Lettre de Raymond Verdier

Artiste peintre - Lieu n°3

 

Chers vagabonds de l'an 3
 
    L'heure est venue de décrocher les tableaux, non sans tristesse, on sent bien que la fête est finie.
    Ainsi donc, tous ces lieux d'une campagne ariégeoise profonde, toutes ces granges vont maintenant retrouver leur quiétude rustique et leur âme.
     Car nous allons remettre en ordre les fagots, la roue de la charrette, le tonneau, le pot au lait, et rendre à tous ces objets inanimés leur vocation première.
    L'herbe va repousser, flirter avec la mémoire des murs, le désordre naturel va reprendre ses droits, les souris et les araignées vont laisser à nouveau leur trace, le silence va s'imposer.
     Tout va rentrer dans l'ordre, mais sûrement pas dans l'oubli.

     Car Baulou a été quelque peu agité ces derniers jours. Je n'ai pas pu assister à tous les concerts et spectacles bien sur, je n'ai pas eu le temps d'être attentif à tous mes collègues plasticiens et je le regrette, car il y avait une belle diversité d'expression, mais aussi que de rencontres improbables, que de regards curieux, que de paroles échangées avec un public qui sait oublier un instant le quotidien pur et dur.

Tâche à faire a → Pouvez-vous extraire mot pour mot, dans la lettre, le passage allant de « Artiste peintre - Lieu » jusqu'à « et leur âme. » ?
Cette lettre et les enregistrements n'ont aucun rapport entre eux.

Données fournies →
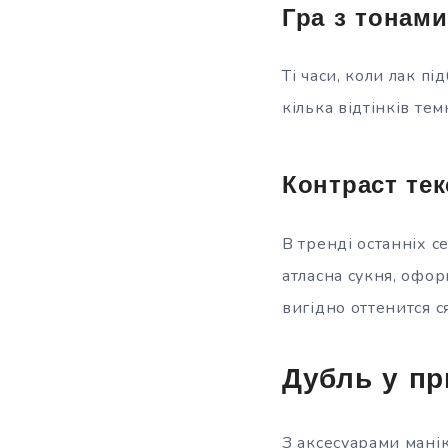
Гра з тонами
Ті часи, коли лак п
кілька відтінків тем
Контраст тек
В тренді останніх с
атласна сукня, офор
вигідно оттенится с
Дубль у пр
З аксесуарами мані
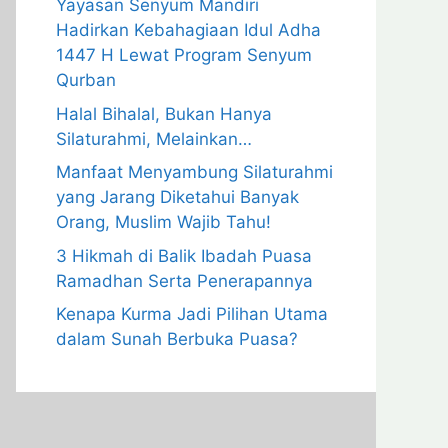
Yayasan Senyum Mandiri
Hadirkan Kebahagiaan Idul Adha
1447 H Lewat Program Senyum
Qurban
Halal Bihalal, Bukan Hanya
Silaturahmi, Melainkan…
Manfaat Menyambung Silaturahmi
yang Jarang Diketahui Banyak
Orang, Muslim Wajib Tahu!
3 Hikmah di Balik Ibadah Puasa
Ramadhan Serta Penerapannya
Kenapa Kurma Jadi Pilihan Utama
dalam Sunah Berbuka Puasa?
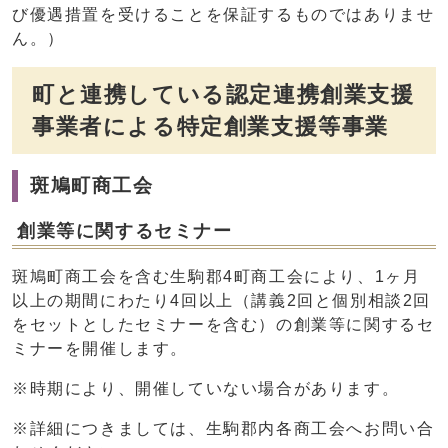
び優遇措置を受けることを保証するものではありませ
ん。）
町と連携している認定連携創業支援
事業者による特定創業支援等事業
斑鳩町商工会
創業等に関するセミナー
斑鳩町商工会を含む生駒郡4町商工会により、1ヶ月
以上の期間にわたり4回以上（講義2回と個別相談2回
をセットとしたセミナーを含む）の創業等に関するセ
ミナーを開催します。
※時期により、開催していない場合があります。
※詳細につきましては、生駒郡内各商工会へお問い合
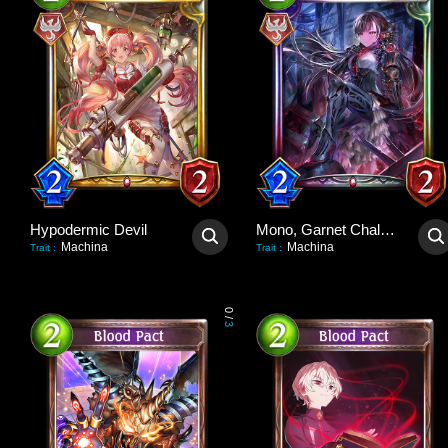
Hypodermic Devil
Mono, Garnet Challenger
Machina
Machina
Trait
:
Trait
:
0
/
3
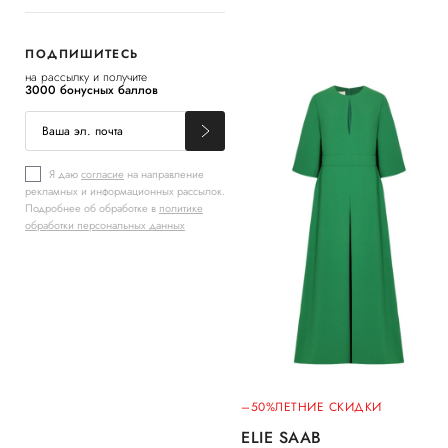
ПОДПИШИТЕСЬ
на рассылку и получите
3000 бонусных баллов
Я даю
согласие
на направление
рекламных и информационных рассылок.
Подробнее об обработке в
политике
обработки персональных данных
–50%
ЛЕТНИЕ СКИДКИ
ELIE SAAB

Tâche à faire b → Pouvez-vous recopier à l'identique, dans les enregistrements, le passage allant de la ligne qui contient « ПОДПИШИТЕСЬ » jusqu'à la fin des enregistrements ?

Espace réponse a →
Artiste peintre - Lieu n°3

 

Chers vagabonds de l'an 3
 
    L'heure est venue de décrocher les tableaux, non sans tristesse, on sent bien que la fête est finie.
    Ainsi donc, tous ces lieux d'une campagne ariégeoise profonde, toutes ces granges vont maintenant retrouver leur quiétude rustique et leur âme.

Espace réponse b →
ПОДПИШИТЕСЬ
на рассылку и получите
3000 бонусных баллов
Я даю
согласие
на направление
рекламных и информационных рассылок.
Подробнее об обработке в
политике
обработки персональных данных
–50%
ЛЕТНИЕ СКИДКИ
ELIE SAAB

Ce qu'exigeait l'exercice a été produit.